Features - World
Friday, 20 January 2012

Struggling to go to school
Imagine what your life would be like if you’d never had the chance to go to school. For one thing, it’s unlikely you would be reading First News!
How many children across the world are in school?
Around the world, more than 69 million children of primary school age are not in school. That’s more than the entire UK population.
One reason that so many children miss out on an education is because it’s too expensive for their families to send them to school.
Although school is free in the UK, it isn’t in many poor countries, so families have to cover the costs of school fees as well as uniforms and textbooks. For many of the world’s poorest families, who struggle to survive on less than £1 per day, these costs are too high.
Even in places where school is free, the quality of teaching is often so bad that many parents feel they would be better off sending their children to work instead.
What can the UK do to help?
The UK Government believes that helping children around the world to get a decent education is the best way to fight poverty.
That’s why, over the next four years, British aid will be used to help 11 million of the world’s poorest children go to school, and train more than 190,000 teachers, to improve the quality of education.
Samia’s story
Samia is an 11-year-old who lives with her mother, four brothers and three sisters in the slums of Rawalpindi – Pakistan’s fourth-largest city.
Her family is very poor – their small home in the slums has just one room.
One third of Pakistan’s population live in extreme poverty. This means more than 62 million people live on less than 30 pence a day, and regularly go hungry. 17 million children in Pakistan do not go to school.

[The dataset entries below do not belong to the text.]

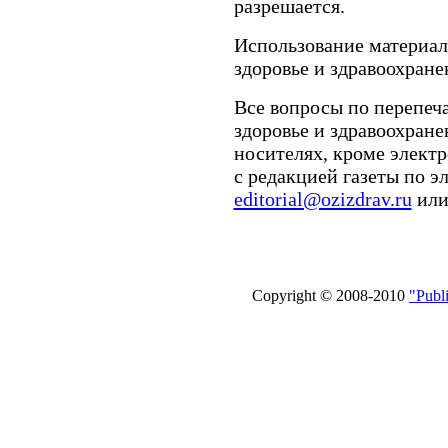
разрешается.
Использование материа
здоровье и здравоохране
Все вопросы по перепеч
здоровье и здравоохран
носителях, кроме элект
с редакцией газеты по э
editorial@ozizdrav.ru
или
Copyright © 2008-2010
"Publ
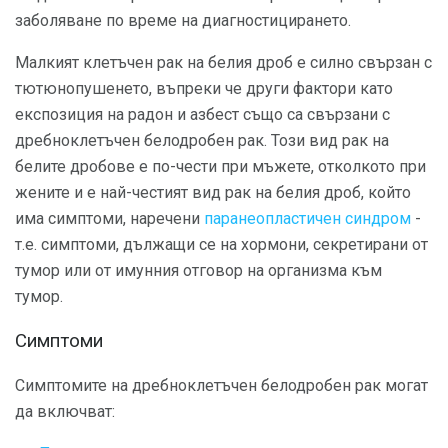
заболяване по време на диагностицирането.
Малкият клетъчен рак на белия дроб е силно свързан с
тютюнопушенето, въпреки че други фактори като
експозиция на радон и азбест също са свързани с
дребноклетъчен белодробен рак. Този вид рак на
белите дробове е по-чести при мъжете, отколкото при
жените и е най-честият вид рак на белия дроб, който
има симптоми, наречени
паранеопластичен синдром
-
т.е. симптоми, дължащи се на хормони, секретирани от
тумор или от имунния отговор на организма към
тумор.
Симптоми
Симптомите на дребноклетъчен белодробен рак могат
да включват:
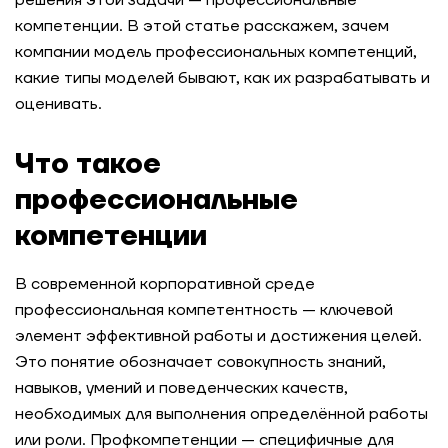
решения этой задачи — профессиональные
компетенции. В этой статье расскажем, зачем
компании модель профессиональных компетенций,
какие типы моделей бывают, как их разрабатывать и
оценивать.
Что такое
профессиональные
компетенции
В современной корпоративной среде
профессиональная компетентность — ключевой
элемент эффективной работы и достижения целей.
Это понятие обозначает совокупность знаний,
навыков, умений и поведенческих качеств,
необходимых для выполнения определённой работы
или роли. Профкомпетенции — специфичные для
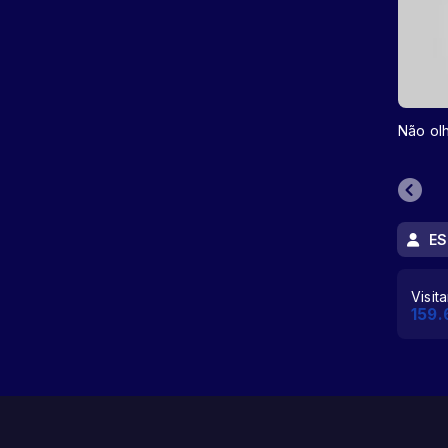
Não ol
ES
Visit
159.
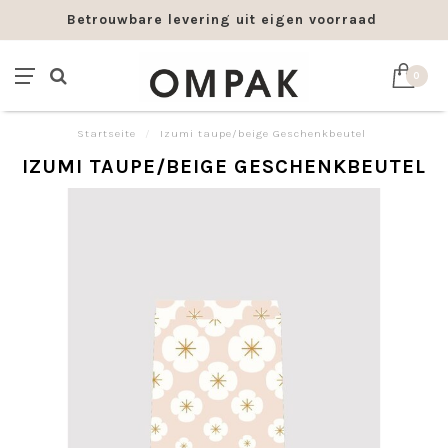
Betrouwbare levering uit eigen voorraad
0
Startseite
/
Izumi taupe/beige Geschenkbeutel
IZUMI TAUPE/BEIGE GESCHENKBEUTEL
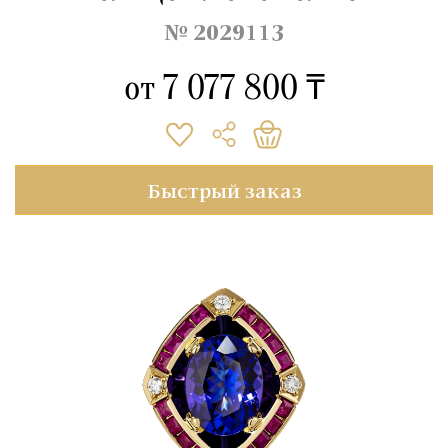
№ 2029113
от
7 077 800 ₸
Быстрый заказ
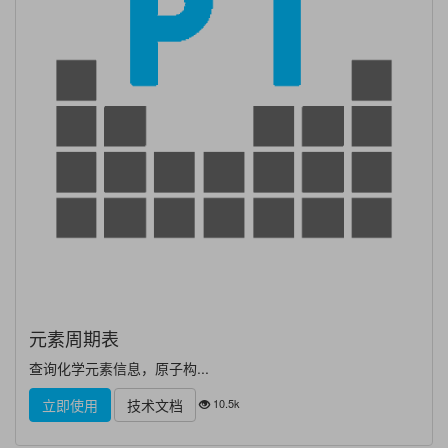
元素周期表
查询化学元素信息，原子构...
10.5k
立即使用
技术文档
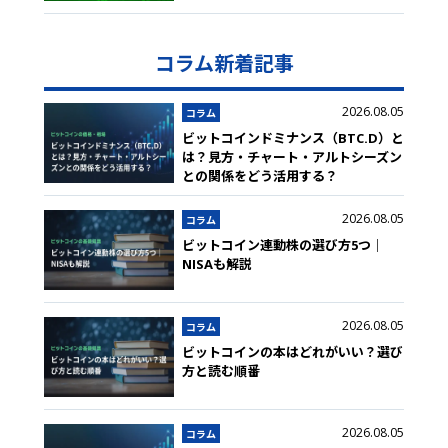
コラム新着記事
2026.08.05
コラム
ビットコインドミナンス（BTC.D）と
は？見方・チャート・アルトシーズン
との関係をどう活用する？
2026.08.05
コラム
ビットコイン連動株の選び方5つ｜
NISAも解説
2026.08.05
コラム
ビットコインの本はどれがいい？選び
方と読む順番
2026.08.05
コラム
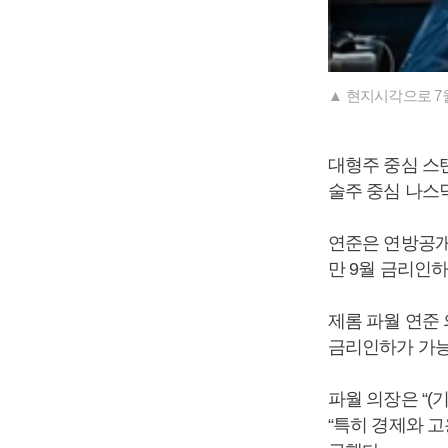
▲ 현지시각으로 7
대형주 중심 스탠다
술주 중심 나스닥지
연준은 연방공개시
만 9월 금리인
제롬 파월 연준
금리인하가 가능
파월 의장은 “
“특히 경제와 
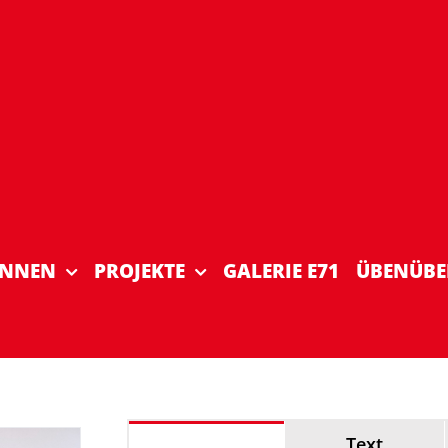
INNEN
PROJEKTE
GALERIE E71
ÜBENÜBE
Vita
Text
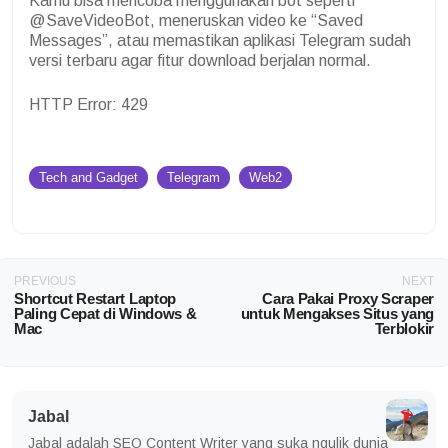
Kamu bisa mencoba menggunakan bot seperti
@SaveVideoBot, meneruskan video ke “Saved
Messages”, atau memastikan aplikasi Telegram sudah
versi terbaru agar fitur download berjalan normal.
HTTP Error: 429
Tech and Gadget
Telegram
Web2
PREVIOUS
NEXT
Shortcut Restart Laptop
Cara Pakai Proxy Scraper
Paling Cepat di Windows &
untuk Mengakses Situs yang
Mac
Terblokir
Jabal
Jabal adalah SEO Content Writer yang suka ngulik dunia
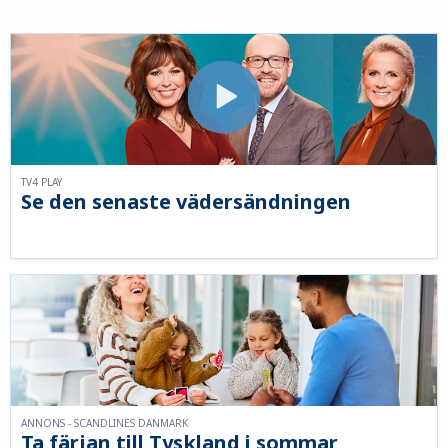
TV4 PLAY
Se den senaste vädersändningen
ANNONS - SCANDLINES DANMARK
Ta färjan till Tyskland i sommar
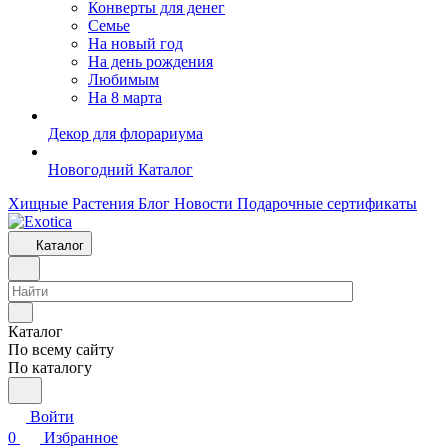
Конверты для денег
Семье
На новый год
На день рождения
Любимым
На 8 марта
Декор для флорариума
Новогодний Каталог
Хищные Растения
Блог
Новости
Подарочные сертификаты
Каталог
Каталог
По всему сайту
По каталогу
Войти
0
Избранное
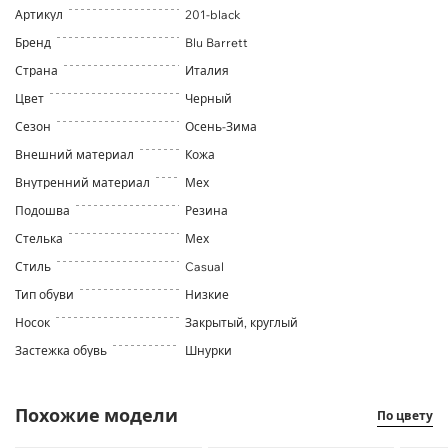
Артикул
201-black
Бренд
Blu Barrett
Страна
Италия
Цвет
Черный
Сезон
Осень-Зима
Внешний материал
Кожа
Внутренний материал
Мех
Подошва
Резина
Стелька
Мех
Стиль
Casual
Тип обуви
Низкие
Носок
Закрытый, круглый
Застежка обувь
Шнурки
Похожие модели
По цвету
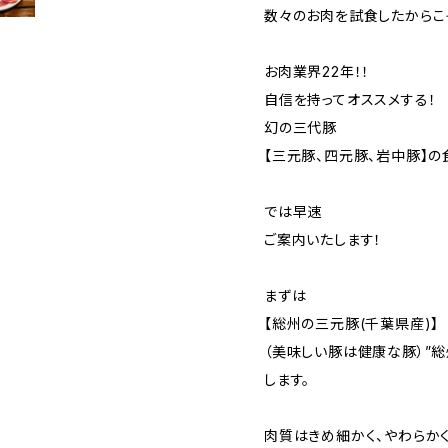
数々のお肉を試食したからこ
お肉業界22年！！
自信を持ってオススメする！
幻の三代豚
【三元豚、四元豚、岩中豚】の
では早速
ご案内いたします！
まずは
【総州の三元豚(千葉県産)】
（美味しい豚は健康な豚）”
します。
肉質はきめ細かく、やわらか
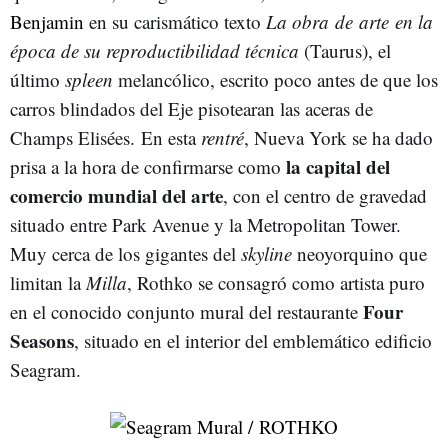
Benjamin
en su carismático texto
La obra
de
arte en la
época de su reproductibilidad técnica
(Taurus), el
último
spleen
melancólico, escrito poco antes de que los
carros blindados del Eje pisotearan las aceras de
Champs Elisées. En esta
rentré
, Nueva York se ha dado
la capital del
prisa a la hora de confirmarse como
comercio mundial del arte
, con el centro de gravedad
situado entre Park Avenue y la Metropolitan Tower.
Muy cerca de los gigantes del
skyline
neoyorquino que
limitan la
Milla
, Rothko se consagró como artista puro
Four
en el conocido conjunto mural del restaurante
Seasons
, situado en el interior del emblemático edificio
Seagram.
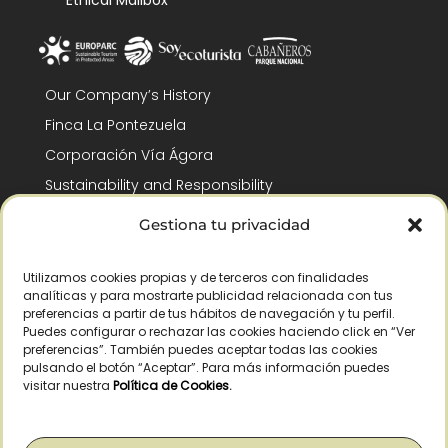
Ethical Mailbox
Our Company’s History
Finca La Pontezuela
Corporación Vía Ágora
Sustainability and Responsibility
CSR and Fundación Gómez-Pintado
Gestiona tu privacidad
Work with us
Recognitions
Utilizamos cookies propias y de terceros con finalidades
analíticas y para mostrarte publicidad relacionada con tus
preferencias a partir de tus hábitos de navegación y tu perfil.
Puedes configurar o rechazar las cookies haciendo click en “Ver
preferencias”. También puedes aceptar todas las cookies
pulsando el botón “Aceptar”. Para más información puedes
visitar nuestra
Política de Cookies
.
© Copyright 2026 /
2026
– All Rights Reserved – La Pontezuela, SLU |
Legal warning
|
Privacy policy
|
Cookies policy
|
Right of withdrawal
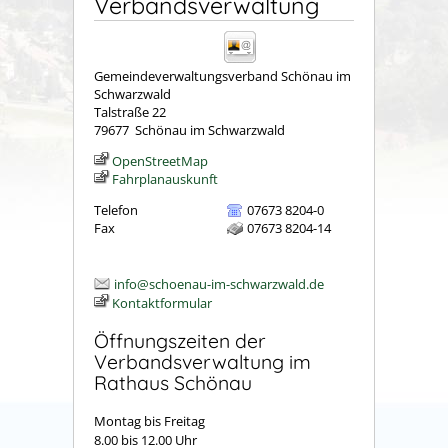
Verbandsverwaltung
Gemeindeverwaltungsverband Schönau im
Schwarzwald
Talstraße 22
79677
Schönau im Schwarzwald
OpenStreetMap
Fahrplanauskunft
Telefon
07673 8204-0
Fax
07673 8204-14
info@schoenau-im-schwarzwald.de
Kontaktformular
Öffnungszeiten der
Verbandsverwaltung im
Rathaus Schönau
Montag bis Freitag
8.00 bis 12.00 Uhr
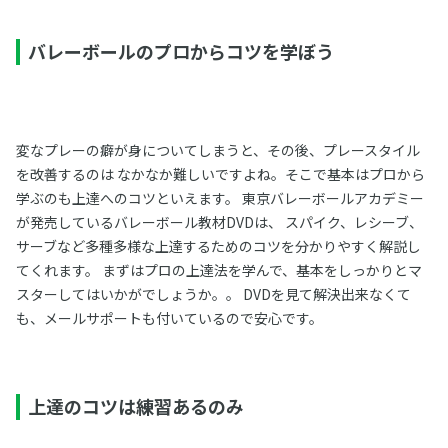
バレーボールのプロからコツを学ぼう
変なプレーの癖が身についてしまうと、その後、プレースタイル
を改善するのは なかなか難しいですよね。そこで基本はプロから
学ぶのも上達へのコツといえます。 東京バレーボールアカデミー
が発売しているバレーボール教材DVDは、 スパイク、レシーブ、
サーブなど多種多様な上達するためのコツを分かりやすく解説し
てくれます。 まずはプロの上達法を学んで、基本をしっかりとマ
スターしてはいかがでしょうか。。 DVDを見て解決出来なくて
も、メールサポートも付いているので安心です。
上達のコツは練習あるのみ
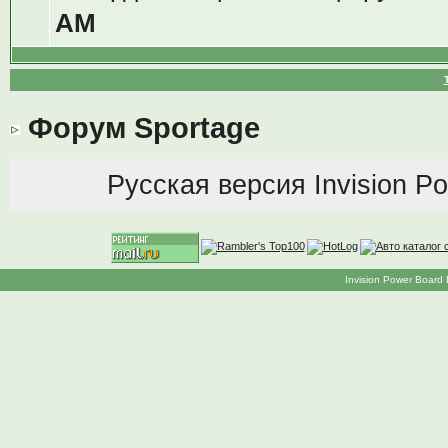
AM
Форум Sportage
Русская версия
Invision P
Invision Power Board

Why is it difficult for Samia to go to school?
Like many poor families, Samia’s mother, Yasmeen, has struggled to give her children an education. She earns just £48 per month working as a cleaner.
When Samia’s father died a few years ago, her older brothers dropped out of school so they could go to work and help Yasmeen earn money for the family.
Samia would have missed getting an education too, if it wasn’t for the special vouchers her family started to receive from an organisation called the Punjab Education Foundation, which is supported by UK aid.
Yasmeen uses the vouchers to pay the £3 it costs each month for Samia to go to school in Rawalpindi.
“I get a good education at my school,” says Samia. “My favourite subject is English and I want to be a doctor when I grow up.”
Yasmeen is very happy that Samia can go to school. She didn’t get an education and, like half of all adults in Pakistan, she can’t read or write.
“My younger kids will get a good education, get a better job and have a better future,” says Yasmeen.
What is the future for pupils like Samia?
UK aid is transforming the lives of more than 300,000 children like Samia, by helping them to get an education. This will increase to four million children across Pakistan over the next few years.
Getting more children into school means more people will grow up with the skills needed to help Pakistan work its way out of poverty.
And that means Pakistan will gradually become less dependent on aid from countries like Britain.